» Excerpted text:
# Ebling rear blade for tractor questions



## rlong97150 (Sep 3, 2010)

My new tractor will be here at the end of May and I want to purchase the Ebling this summer so I can get the best deal. The tractor is a Case IH Farmall 105U with R1's. Turns out I couldnt get the Nokian tires as part of the deal w/o coming out of pocket like 4k. So which Ebling do I want? There appears to be a 8 ft with a 24 inch moldboard or a 8.6 foot with 30 inch moldboard. Both are 16 foot when expanded. There is a 250 dollar difference between the two. I just want to ensure that the larger of the two is not too much for the tractor.

Still up in the air as to what to do out front. Ebling offers Blizzards but I am leary of the quality and I have no local dealer support. The Horst Snow-wing is too much money in combination with the Ebling. I am leaning towards an 8 foot Arctic Sectional. That way I still have my loader on so I can switch to my bucket if I need to.

Thanks

Bob


----------



## JD Dave (Mar 20, 2007)

Your tractor will weigh about 8k plus the loader so it's debatable which one to get. I'd probably go with the 24" one. I can give you a price on one if you want, you can either pick it up directly from Ebling or I will ship it from there.

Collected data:

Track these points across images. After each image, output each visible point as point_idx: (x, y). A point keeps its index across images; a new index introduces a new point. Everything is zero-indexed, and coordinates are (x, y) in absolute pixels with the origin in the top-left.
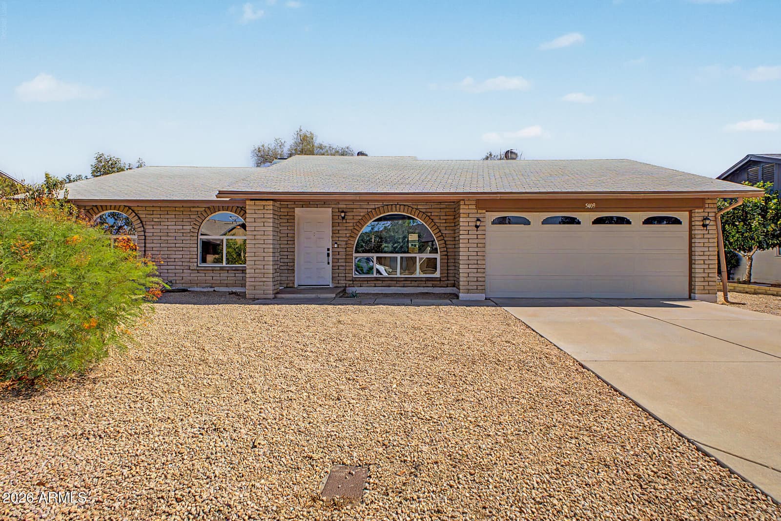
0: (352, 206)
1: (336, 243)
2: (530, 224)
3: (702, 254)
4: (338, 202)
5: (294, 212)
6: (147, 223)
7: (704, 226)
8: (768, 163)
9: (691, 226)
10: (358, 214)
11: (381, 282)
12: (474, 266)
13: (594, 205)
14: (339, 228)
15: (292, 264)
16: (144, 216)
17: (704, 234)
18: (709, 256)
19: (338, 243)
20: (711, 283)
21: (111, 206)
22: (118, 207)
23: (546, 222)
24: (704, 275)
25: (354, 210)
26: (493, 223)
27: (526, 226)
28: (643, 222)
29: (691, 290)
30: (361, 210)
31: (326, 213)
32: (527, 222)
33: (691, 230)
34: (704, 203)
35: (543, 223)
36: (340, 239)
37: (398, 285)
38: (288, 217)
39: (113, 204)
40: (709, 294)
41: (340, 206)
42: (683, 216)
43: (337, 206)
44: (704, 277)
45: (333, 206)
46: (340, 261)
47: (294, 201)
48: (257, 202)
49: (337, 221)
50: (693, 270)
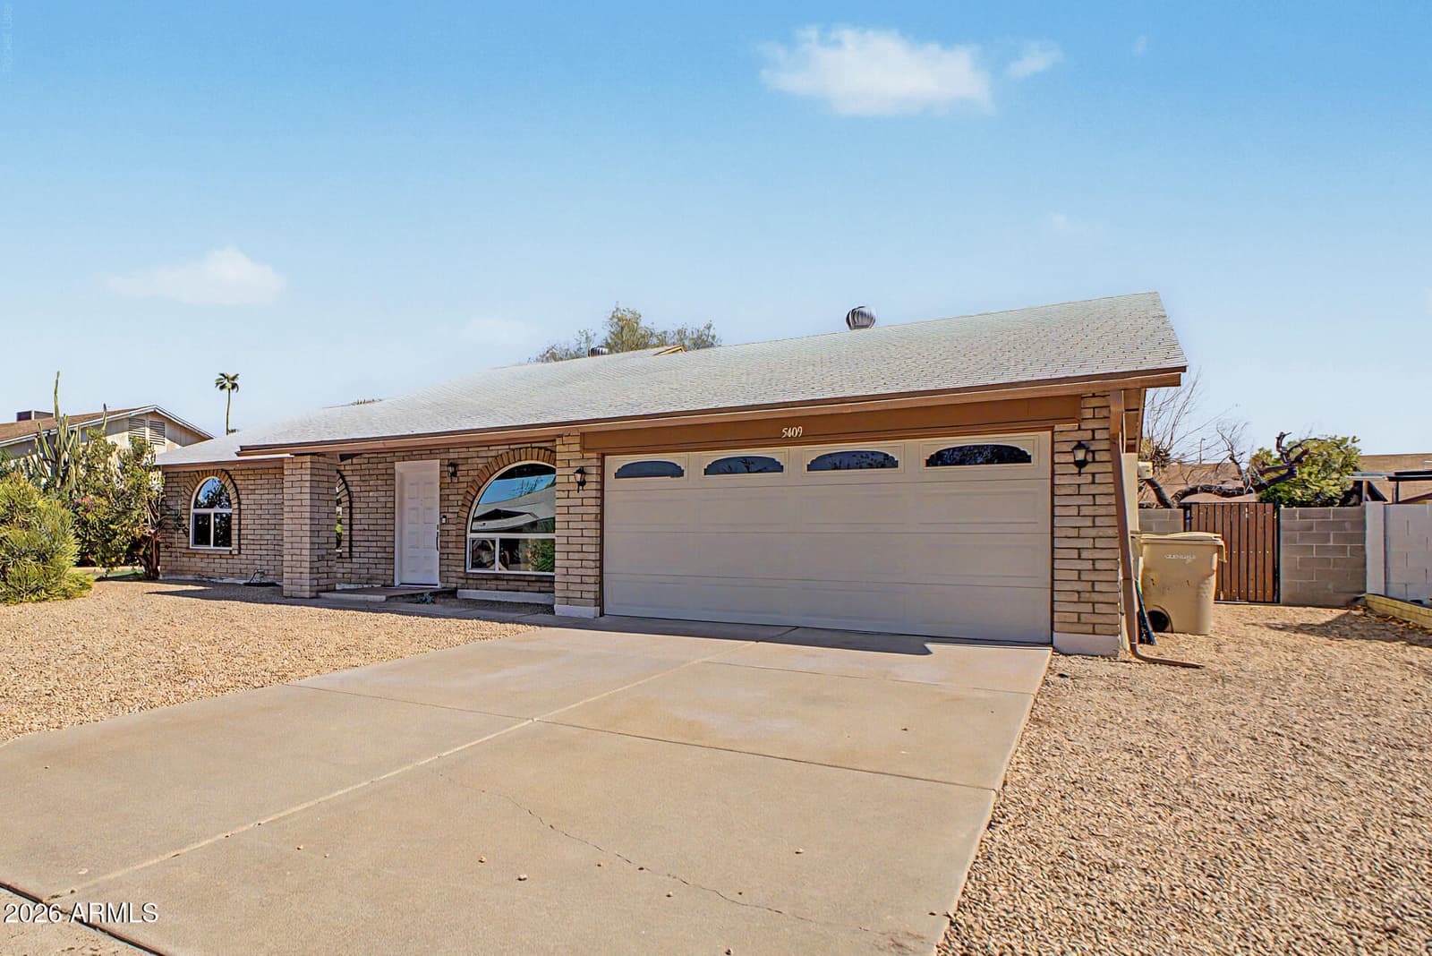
0: (465, 455)
1: (445, 517)
2: (682, 475)
3: (1074, 533)
4: (447, 448)
5: (394, 468)
9: (1053, 465)
10: (473, 466)
11: (505, 583)
12: (577, 556)
13: (799, 430)
14: (448, 492)
15: (391, 550)
16: (240, 482)
17: (1079, 485)
18: (1094, 538)
19: (448, 516)
20: (1100, 608)
21: (209, 471)
22: (216, 472)
23: (712, 469)
24: (1078, 586)
25: (469, 461)
26: (617, 476)
27: (675, 479)
28: (927, 461)
29: (1053, 622)
30: (478, 461)
31: (433, 467)
32: (677, 472)
34: (1078, 408)
35: (706, 472)
36: (450, 509)
37: (530, 589)
38: (386, 477)
40: (1094, 633)
41: (450, 455)
42: (1031, 442)
43: (446, 456)
44: (1079, 592)
45: (442, 455)
46: (450, 545)
47: (393, 451)
49: (446, 480)
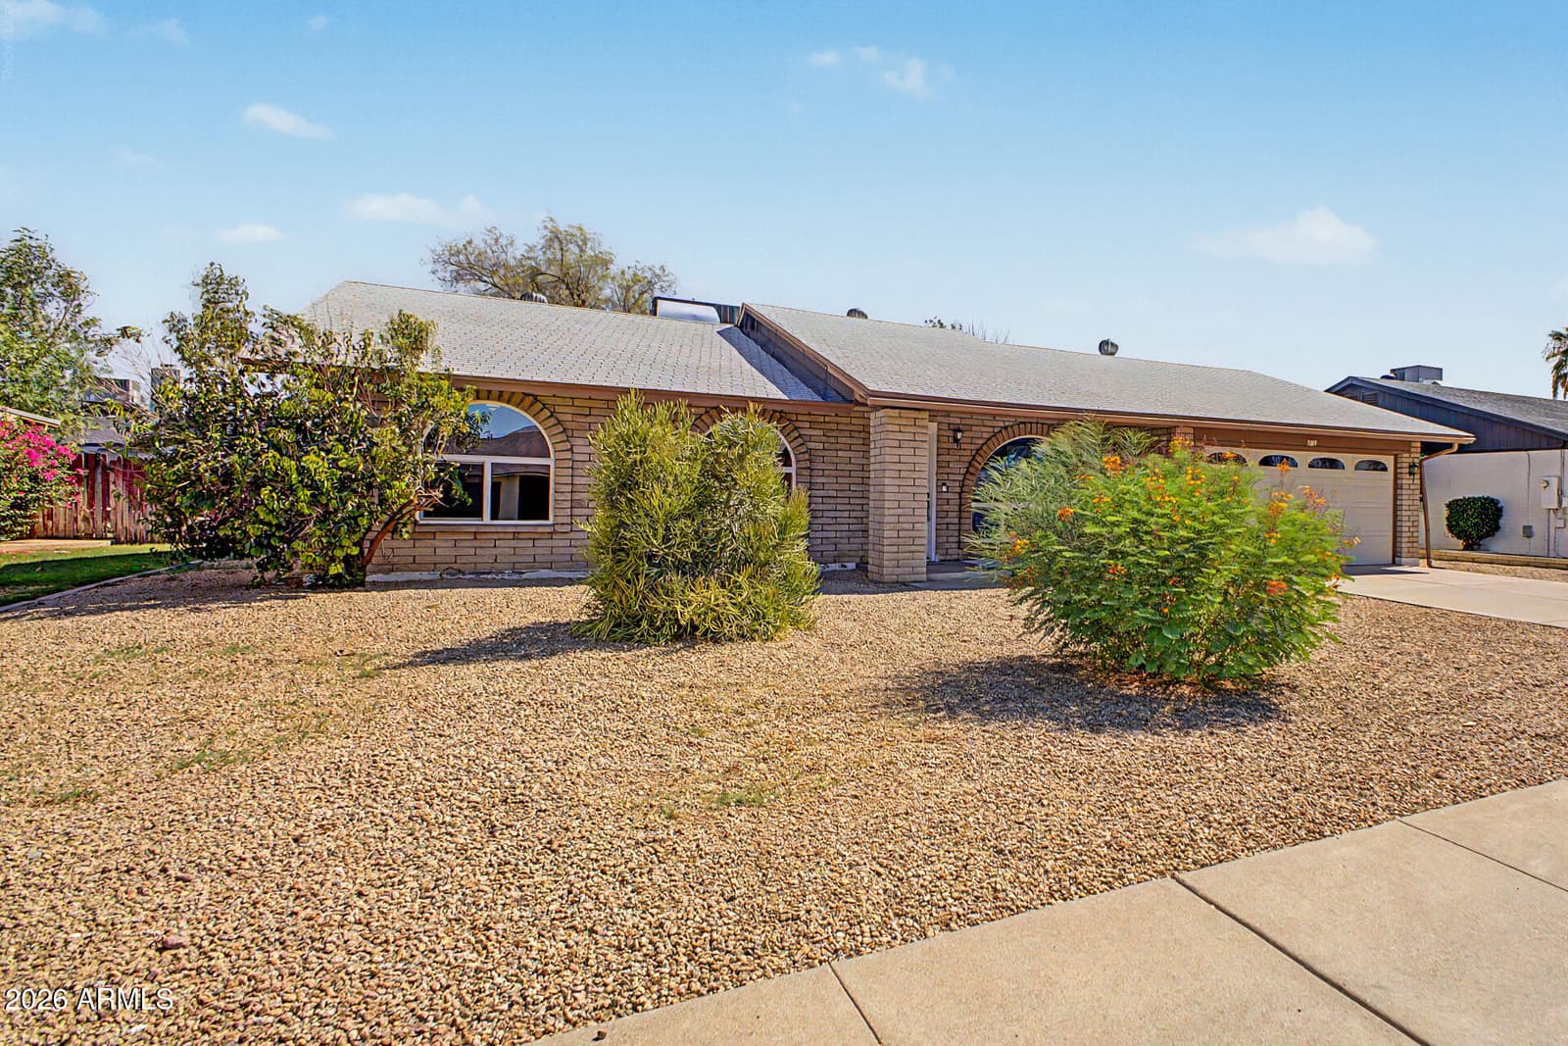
0: (971, 422)
1: (944, 484)
2: (1246, 465)
3: (1408, 508)
4: (948, 414)
6: (575, 433)
7: (1410, 473)
8: (1372, 390)
9: (1396, 474)
10: (978, 435)
13: (1315, 443)
14: (948, 458)
16: (569, 417)
17: (1409, 484)
19: (947, 483)
20: (1414, 545)
21: (490, 392)
22: (506, 397)
24: (1409, 535)
25: (974, 428)
28: (1355, 467)
29: (1396, 554)
30: (982, 429)
31: (929, 430)
33: (1396, 478)
34: (1410, 447)
35: (1260, 464)
36: (951, 477)
39: (496, 388)
40: (1413, 557)
41: (952, 420)
42: (1388, 460)
43: (946, 420)
45: (939, 419)
46: (950, 515)
48: (904, 413)
49: (945, 446)
50: (1398, 529)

» Work to complete:
**a)** In the Ebling rear blade thread, rewrite the stretch from "## JD Dave (Mar" through "it from there.", changing "ship" to "deliver".
**b)** According to the Ebling rear blade thread, why is Bob leaning toward an 8 foot Arctic Sectional for the front of the tractor?
**c)** Resume the forum thread about the Ebling rear blade from the point where it stops.

» Task results:
**a)**
## JD Dave (Mar 20, 2007)

Your tractor will weigh about 8k plus the loader so it's debatable which one to get. I'd probably go with the 24" one. I can give you a price on one if you want, you can either pick it up directly from Ebling or I will deliver it from there.

**b)** With an Arctic Sectional, he can keep his loader on the tractor. That lets him switch to his bucket when he needs to.

**c)**
----------



## MIDTOWNPC (Feb 17, 2007)

I say just get a standard pusher for your bucket with a trip edge. Although that artic is a great blade by the looks of things and even though it scrapes great and will save you salt ect ect your going to be covering what you just scraped clean when you have your ebling down so there is really no benefit of that more expensive artic. 

also your going to be backing over your pile that the ebling made and then pushing alot of big heavy lumps so I dont know how that artic would hold up. 

10ft trip edge pusher?


----------



## rlong97150 (Sep 3, 2010)

Dave, would like to get a quote from you on that but I dont have enough posts to PM you. Let me know what information you need from me. I am about 2 hrs south of Chicago.

You do raise a concern I have with the Arctic. I am pretty gentle with my equipment but I do see where you have to be very careful with piling and such. I know that Boss is coming out with a smaller version of their pusher for skidsteers so that might be a better option for me. I do have car dealerships and banks where I plan to use the Ebling for clearing and whatever is on the front for grouping and piling. I know that I want a steel edge and like the floating sides of the Arctic and Boss. 

Does anyone have any experience with the Boss pusher?

Thanks

Bob


----------



## JD Dave (Mar 20, 2007)

Arctic pushers are a very good choice for farm loaders as they make it near impossible to bend your loader. You can email me at [email protected]


----------



## SNOWLORD (Aug 10, 2007)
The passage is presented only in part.